Menurutnya, menonaktifkan sekprov harus memiliki alasan yang jelas, seperti meninggal dunia, mengundurkan diri, tidak dapat menjalankan tugas, melanggar peraturan perundang-undangan, atau memasuki usia pensiun serta alasan lainnya. Namun sejauh ini, Gubernur Rusdi Mastura tidak merinci, alasannya dalam menonaktifkan Novalina sebagai Sekprov Sulteng.
“Kita belum mendapatkan apa dasar dan alasannya sehingga Gubernur berbicara seperti itu (menonaktifkan sekprov). Mungkin sekadar melampiaskan emosi atau gimana. Yang pasti, bahwa menonaktifkan atau memberhentikan seseorang dari jabatannya, harus melalui mekanisme yang berlaku,” jelasnya.
Dia juga berharap, agar Sekprov Sulteng Novalina tetap bekerja seperti biasa demi kestabilan roda pemerintahan. Jikapun gubernur tidak memberi kewenangan. Itu menjadi hak Gubernur.
“Selama belum ada surat penonaktifan dari Presiden, sebaiknya Sekprov tetap bekerja dan bertugas seperti biasa,” tandasnya.
Hal Senada diungkapkan Pengamat kebijakan publik lainnya, Dr. Muhammad Irfan Mufti.
Menurut Irfan, selama belum ada keputusan resmi dari Presiden Republik Indonesia terkait penonaktifan Sekprov tersebut, maka Novalina tetap wajib menjalankan tugasnya seperti biasa dan menerima hak-haknya.
“Tetap bertugas selama belum ada keputusan resmi dari Presiden soal penonaktifan Sekprov itu,” jelas Irfan.

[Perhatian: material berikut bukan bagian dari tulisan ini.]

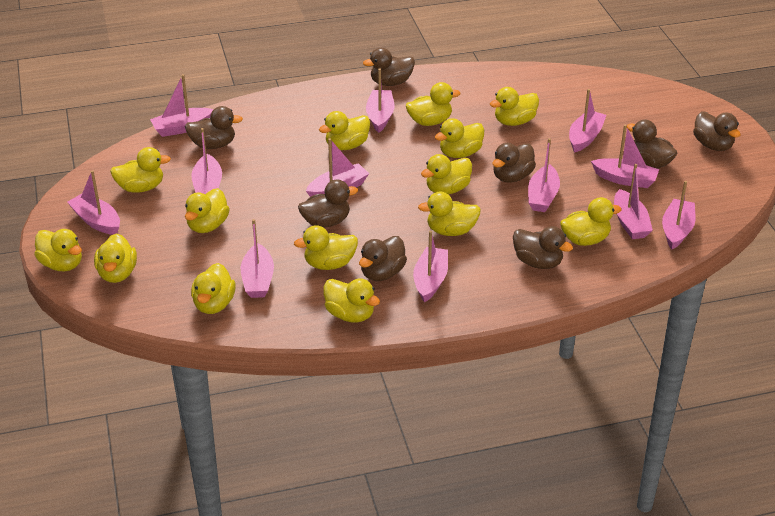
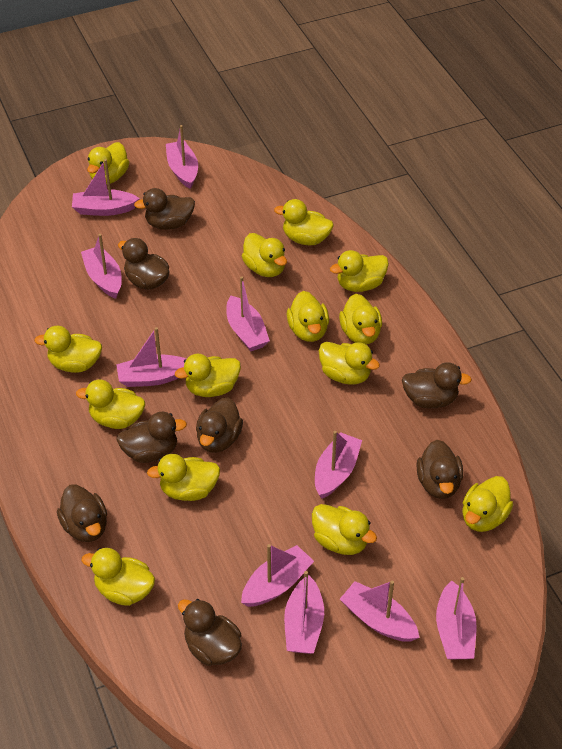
pink boat: 12 -> 10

Baca Juga : Heboh! 108 Mahasiswa FISIP Untad Palu Tinjau IKN di Kaltim
Dia juga mengatakan bahwa, jika pun gubernur tidak memberikan kewenangan kepada Sekprov, itu adalah hak Gubernur, tetapi Sekprov tetap berkantor dan bekerja seperti biasanya dan tetap menerima hak-haknya.

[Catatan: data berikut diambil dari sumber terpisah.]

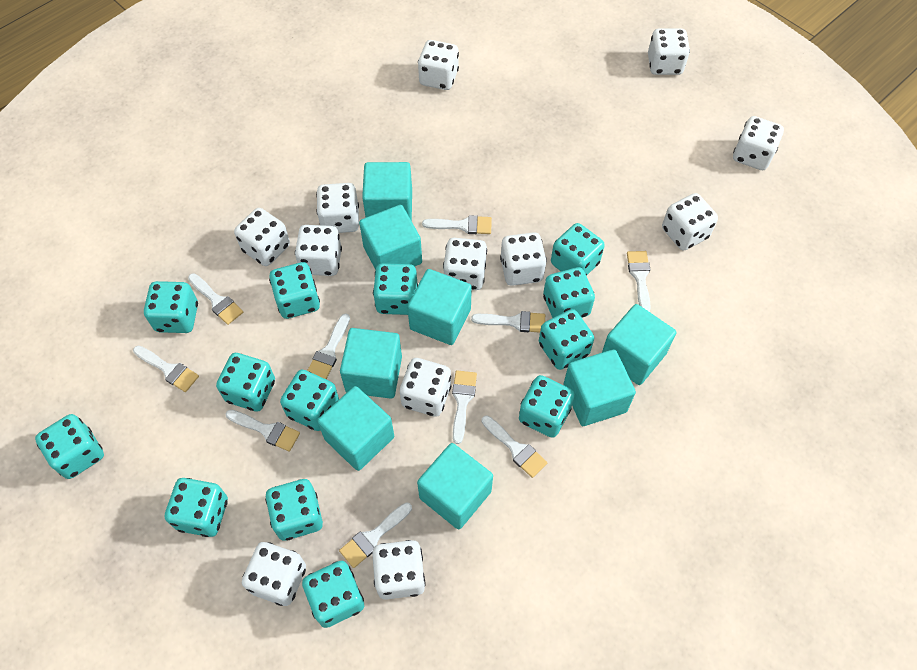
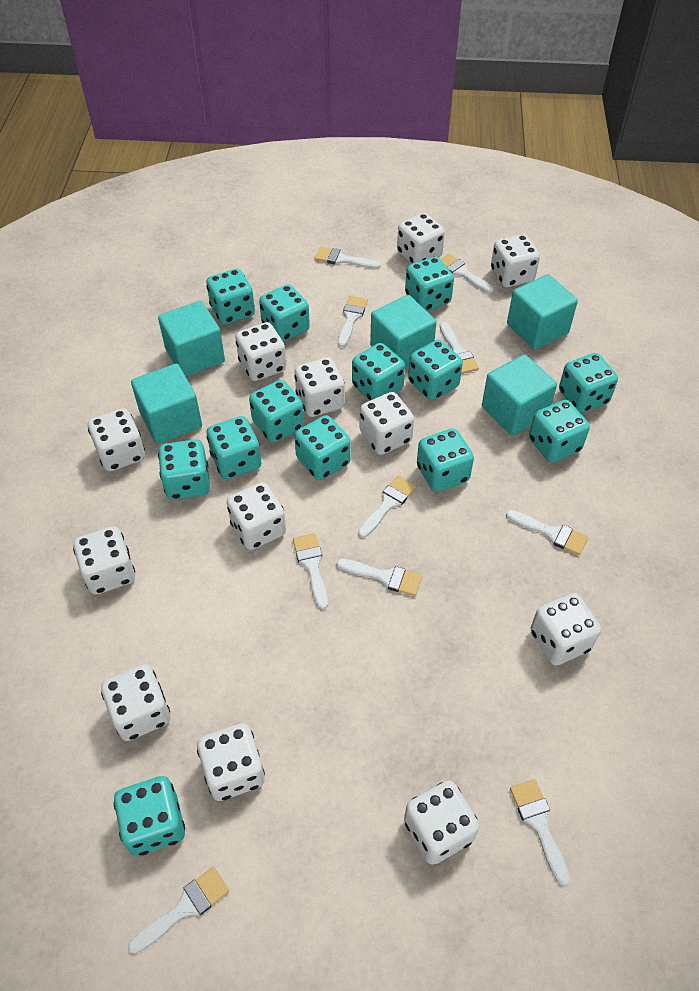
turquoise cube: 8 -> 5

“Ini lebih pada masalah komunikasi antara Gubernur dan Sekprov yang perlu dibangun keharmonisan, apalagi masa jabatan Gubernur akan segera berakhir,” tandasnya.(Fery)
Situasi ini menjadi pengingat pentingnya sinergi antara pejabat daerah dalam menjalankan roda pemerintahan, terutama saat menghadapi akhir masa jabatan kepala daerah. Masyarakat berharap persoalan ini tidak menjadi hambatan dalam memberikan pelayanan terbaik kepada warga. Langkah-langkah strategis yang didasari komunikasi dan saling pengertian dinilai menjadi solusi utama agar stabilitas pemerintahan tetap terjaga.
Pada akhirnya, keharmonisan antara Gubernur dan Sekprov akan mencerminkan profesionalisme dan dedikasi mereka dalam melayani masyarakat. Semua pihak berharap, baik Gubernur maupun Sekprov, dapat mengesampingkan perbedaan untuk fokus pada tanggung jawab mereka sebagai pemimpin dan pelaksana pemerintahan. Masa depan daerah ini bergantung pada kerja sama yang solid demi kesejahteraan bersama./cW81.